Rearrange to form a quadratic: \(2x - \frac{3}{\sqrt{x}} + 1 = 0\).

Let \(k = \sqrt{x}\), then \(2k^2 - 3k + 1 = 0\).

Solving this quadratic gives \(k = \frac{1}{2}\) or \(k = 1\).

Thus, \(x = \left(\frac{1}{2}\right)^2 = \frac{1}{4}\) or \(x = 1\).

(ii) To find the area of the shaded region, calculate the area under each curve and subtract.
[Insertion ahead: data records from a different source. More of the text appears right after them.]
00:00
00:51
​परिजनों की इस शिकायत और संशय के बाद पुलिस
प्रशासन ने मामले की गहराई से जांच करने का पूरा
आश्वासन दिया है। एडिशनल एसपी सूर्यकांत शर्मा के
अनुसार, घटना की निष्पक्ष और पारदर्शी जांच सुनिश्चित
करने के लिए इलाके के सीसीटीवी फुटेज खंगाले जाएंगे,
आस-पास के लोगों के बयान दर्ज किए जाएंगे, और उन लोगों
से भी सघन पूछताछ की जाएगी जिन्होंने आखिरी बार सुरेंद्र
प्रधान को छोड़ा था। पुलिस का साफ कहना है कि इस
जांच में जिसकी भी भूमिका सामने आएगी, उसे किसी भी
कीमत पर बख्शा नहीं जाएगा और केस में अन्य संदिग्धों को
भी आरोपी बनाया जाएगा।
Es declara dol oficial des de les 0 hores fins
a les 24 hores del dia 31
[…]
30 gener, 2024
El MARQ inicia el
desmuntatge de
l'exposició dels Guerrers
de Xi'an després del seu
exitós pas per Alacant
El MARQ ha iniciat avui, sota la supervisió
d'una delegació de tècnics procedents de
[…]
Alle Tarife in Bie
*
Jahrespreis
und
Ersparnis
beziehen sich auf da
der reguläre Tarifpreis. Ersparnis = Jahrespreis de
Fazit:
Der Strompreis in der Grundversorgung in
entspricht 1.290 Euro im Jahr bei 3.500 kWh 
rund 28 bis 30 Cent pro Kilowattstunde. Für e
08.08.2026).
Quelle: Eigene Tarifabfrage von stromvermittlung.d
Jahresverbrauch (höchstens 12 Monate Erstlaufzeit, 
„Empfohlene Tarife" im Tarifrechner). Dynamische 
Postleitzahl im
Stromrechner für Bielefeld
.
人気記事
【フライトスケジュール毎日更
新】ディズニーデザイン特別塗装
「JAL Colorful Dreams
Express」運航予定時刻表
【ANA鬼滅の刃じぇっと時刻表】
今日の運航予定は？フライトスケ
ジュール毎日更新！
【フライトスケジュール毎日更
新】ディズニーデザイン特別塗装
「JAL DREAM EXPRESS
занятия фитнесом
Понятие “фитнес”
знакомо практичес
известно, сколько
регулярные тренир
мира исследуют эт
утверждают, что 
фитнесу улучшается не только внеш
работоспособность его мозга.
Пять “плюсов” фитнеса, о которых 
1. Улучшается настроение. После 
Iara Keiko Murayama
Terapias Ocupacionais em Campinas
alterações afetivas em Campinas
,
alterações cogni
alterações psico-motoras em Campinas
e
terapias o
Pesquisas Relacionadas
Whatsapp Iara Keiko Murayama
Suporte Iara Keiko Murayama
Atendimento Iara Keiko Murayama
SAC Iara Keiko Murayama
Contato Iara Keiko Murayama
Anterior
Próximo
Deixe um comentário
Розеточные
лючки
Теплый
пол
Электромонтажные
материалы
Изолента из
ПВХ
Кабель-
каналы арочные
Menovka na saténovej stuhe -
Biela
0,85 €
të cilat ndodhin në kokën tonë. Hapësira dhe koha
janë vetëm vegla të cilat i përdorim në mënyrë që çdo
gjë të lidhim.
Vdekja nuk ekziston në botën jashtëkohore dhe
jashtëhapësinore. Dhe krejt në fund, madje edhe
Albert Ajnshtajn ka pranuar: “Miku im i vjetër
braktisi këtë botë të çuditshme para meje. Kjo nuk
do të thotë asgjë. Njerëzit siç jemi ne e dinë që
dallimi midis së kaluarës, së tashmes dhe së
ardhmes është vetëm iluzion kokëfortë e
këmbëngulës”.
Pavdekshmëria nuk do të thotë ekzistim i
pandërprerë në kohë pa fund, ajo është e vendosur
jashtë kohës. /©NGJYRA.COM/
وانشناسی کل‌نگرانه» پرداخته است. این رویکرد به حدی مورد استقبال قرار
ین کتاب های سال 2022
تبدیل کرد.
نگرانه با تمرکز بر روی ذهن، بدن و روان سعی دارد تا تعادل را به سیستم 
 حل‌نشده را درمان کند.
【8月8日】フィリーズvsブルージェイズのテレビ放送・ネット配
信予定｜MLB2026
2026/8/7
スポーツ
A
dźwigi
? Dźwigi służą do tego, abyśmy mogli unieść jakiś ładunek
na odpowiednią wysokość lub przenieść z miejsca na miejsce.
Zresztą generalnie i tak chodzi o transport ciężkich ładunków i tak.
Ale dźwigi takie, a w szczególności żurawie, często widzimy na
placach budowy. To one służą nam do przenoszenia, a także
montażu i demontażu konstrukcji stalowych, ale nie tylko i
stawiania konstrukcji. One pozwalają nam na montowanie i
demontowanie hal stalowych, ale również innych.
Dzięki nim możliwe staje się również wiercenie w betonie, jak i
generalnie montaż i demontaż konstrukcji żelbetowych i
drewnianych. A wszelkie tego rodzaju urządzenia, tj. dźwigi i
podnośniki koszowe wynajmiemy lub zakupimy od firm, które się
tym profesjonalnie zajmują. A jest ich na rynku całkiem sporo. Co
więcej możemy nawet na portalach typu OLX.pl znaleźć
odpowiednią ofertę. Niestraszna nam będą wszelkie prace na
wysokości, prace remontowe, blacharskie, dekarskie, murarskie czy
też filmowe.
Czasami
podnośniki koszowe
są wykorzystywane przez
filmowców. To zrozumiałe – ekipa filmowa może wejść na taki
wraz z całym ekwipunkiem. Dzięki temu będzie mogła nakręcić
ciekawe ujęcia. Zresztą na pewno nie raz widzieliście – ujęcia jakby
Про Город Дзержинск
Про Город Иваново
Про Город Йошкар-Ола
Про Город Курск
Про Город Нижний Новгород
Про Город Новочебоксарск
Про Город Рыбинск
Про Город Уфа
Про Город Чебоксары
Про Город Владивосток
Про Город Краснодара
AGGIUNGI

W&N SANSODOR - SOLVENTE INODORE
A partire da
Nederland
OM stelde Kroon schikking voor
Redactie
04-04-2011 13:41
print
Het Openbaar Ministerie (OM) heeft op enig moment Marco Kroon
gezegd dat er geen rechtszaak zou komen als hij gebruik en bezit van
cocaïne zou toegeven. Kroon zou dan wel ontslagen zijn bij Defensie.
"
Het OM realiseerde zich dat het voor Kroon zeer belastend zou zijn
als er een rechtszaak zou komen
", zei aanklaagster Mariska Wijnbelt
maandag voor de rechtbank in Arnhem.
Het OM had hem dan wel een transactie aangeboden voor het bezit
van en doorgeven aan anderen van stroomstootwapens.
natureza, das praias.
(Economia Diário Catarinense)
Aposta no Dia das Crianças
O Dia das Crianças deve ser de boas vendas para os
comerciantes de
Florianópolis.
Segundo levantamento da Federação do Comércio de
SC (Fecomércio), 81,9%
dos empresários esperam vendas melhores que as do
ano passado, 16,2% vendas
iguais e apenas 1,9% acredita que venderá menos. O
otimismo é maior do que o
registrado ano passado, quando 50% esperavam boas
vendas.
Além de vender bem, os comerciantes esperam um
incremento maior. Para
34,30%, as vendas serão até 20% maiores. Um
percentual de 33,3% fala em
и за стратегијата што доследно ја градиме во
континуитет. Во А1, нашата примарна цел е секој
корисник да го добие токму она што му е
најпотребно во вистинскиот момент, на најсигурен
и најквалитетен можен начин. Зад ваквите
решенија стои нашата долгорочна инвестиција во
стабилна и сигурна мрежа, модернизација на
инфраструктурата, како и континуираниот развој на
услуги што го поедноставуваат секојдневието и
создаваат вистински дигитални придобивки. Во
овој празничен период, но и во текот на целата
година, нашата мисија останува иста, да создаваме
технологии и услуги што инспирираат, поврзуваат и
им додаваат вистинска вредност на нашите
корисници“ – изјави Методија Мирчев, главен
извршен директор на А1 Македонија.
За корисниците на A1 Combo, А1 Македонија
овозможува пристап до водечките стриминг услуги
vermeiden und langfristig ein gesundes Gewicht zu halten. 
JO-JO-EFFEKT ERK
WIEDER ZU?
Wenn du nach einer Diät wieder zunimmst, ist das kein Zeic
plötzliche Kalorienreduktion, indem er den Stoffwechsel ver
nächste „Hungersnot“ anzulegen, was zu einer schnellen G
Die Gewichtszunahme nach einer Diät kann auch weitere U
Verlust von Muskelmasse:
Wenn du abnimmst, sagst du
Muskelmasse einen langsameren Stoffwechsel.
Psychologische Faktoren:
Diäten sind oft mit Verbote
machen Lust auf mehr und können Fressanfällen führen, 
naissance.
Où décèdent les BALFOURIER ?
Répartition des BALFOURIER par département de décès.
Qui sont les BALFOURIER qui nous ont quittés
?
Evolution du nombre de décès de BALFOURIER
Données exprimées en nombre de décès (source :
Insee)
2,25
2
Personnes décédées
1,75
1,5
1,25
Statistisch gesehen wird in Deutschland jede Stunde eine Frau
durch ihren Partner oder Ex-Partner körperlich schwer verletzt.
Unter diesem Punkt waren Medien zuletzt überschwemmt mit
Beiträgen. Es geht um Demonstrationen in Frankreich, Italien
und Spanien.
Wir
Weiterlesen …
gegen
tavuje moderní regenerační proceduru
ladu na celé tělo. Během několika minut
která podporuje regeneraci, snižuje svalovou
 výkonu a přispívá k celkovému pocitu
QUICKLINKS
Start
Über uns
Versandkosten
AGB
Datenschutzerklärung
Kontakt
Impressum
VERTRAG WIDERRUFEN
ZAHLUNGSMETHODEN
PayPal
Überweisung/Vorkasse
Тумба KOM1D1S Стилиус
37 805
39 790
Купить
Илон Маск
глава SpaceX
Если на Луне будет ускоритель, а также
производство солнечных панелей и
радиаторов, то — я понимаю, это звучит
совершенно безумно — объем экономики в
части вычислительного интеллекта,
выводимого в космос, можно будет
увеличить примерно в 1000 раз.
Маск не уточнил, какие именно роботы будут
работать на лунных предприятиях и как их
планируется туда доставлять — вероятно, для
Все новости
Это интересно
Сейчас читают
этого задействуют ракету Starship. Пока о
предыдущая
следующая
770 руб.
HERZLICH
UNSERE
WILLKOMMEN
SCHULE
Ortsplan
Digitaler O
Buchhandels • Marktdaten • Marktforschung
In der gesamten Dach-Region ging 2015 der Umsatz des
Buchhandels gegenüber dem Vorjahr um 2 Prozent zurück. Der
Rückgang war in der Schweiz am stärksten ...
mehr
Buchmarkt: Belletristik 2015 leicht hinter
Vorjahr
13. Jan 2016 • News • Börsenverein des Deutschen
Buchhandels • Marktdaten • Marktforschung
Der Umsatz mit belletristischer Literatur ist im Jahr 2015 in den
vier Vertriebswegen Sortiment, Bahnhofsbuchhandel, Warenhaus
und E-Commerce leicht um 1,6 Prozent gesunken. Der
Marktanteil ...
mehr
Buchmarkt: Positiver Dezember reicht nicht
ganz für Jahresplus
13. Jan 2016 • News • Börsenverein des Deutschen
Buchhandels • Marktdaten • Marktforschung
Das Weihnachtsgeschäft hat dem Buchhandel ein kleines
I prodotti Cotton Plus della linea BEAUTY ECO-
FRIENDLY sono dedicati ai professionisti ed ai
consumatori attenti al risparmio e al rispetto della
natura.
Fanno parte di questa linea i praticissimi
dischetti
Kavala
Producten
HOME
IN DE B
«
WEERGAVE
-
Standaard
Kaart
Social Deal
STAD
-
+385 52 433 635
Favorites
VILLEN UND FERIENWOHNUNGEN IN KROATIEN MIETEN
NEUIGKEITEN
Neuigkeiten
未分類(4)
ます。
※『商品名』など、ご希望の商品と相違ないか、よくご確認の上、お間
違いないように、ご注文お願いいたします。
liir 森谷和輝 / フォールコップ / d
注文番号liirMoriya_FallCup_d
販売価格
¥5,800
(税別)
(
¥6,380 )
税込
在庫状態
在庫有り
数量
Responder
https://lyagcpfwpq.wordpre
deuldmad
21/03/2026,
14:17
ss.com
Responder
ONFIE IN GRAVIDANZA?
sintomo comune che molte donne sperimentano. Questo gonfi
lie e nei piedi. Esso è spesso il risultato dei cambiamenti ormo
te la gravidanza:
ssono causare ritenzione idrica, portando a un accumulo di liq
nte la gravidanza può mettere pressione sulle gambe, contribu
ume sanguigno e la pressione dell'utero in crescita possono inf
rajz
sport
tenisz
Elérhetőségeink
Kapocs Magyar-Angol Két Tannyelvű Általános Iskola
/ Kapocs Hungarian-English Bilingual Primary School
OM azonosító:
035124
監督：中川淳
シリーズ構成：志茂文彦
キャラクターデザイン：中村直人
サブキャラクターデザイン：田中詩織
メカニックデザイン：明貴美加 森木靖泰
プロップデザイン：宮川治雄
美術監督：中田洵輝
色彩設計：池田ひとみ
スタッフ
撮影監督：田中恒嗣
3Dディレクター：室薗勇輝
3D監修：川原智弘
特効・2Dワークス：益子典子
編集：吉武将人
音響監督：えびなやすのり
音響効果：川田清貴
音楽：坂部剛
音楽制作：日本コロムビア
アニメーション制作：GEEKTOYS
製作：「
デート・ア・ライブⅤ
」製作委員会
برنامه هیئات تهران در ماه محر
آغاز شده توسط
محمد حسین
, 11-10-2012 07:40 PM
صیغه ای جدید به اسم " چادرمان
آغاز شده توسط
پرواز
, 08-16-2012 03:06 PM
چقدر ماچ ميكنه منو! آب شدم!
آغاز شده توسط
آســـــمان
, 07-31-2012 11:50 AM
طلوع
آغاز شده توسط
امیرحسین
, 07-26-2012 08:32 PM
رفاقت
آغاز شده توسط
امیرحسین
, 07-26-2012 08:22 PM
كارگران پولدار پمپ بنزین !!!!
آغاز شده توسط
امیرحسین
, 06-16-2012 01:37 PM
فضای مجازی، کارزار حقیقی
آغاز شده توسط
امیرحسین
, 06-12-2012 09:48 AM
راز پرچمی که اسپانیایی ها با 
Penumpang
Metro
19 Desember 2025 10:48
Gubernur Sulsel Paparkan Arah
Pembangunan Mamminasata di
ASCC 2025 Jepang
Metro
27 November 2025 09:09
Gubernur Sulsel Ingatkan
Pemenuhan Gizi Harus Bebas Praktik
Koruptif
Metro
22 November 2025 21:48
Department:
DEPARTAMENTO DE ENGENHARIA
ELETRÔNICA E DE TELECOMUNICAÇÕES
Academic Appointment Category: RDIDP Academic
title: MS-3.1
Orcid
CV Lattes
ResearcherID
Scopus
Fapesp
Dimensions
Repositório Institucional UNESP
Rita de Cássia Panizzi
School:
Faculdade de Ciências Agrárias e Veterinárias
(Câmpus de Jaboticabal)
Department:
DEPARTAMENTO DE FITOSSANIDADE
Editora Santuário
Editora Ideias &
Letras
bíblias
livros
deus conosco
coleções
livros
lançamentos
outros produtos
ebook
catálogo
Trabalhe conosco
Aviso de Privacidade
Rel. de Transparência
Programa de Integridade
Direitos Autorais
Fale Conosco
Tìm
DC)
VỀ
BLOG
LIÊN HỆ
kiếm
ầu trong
Area under \(y = 3 - 2x\) from \(x = \frac{1}{4}\) to \(x = 1\):

\(\int_{1/4}^{1} (3 - 2x) \, dx = [3x - x^2]_{1/4}^{1} = \left(3(1) - 1^2\right) - \left(3\left(\frac{1}{4}\right) - \left(\frac{1}{4}\right)^2\right) = \frac{21}{16}\).

Area under \(y = 4 - \frac{3}{\sqrt{x}}\) from \(x = \frac{1}{4}\) to \(x = 1\):

\(\int_{1/4}^{1} \left(4 - 3x^{1/2}\right) \, dx = [4x - 2x^{3/2}]_{1/4}^{1} = \left(4(1) - 2(1)^{3/2}\right) - \left(4\left(\frac{1}{4}\right) - 2\left(\frac{1}{4}\right)^{3/2}\right) = \frac{5}{4}\).

Required area = \(\frac{21}{16} - \frac{5}{4} = 0.0625\).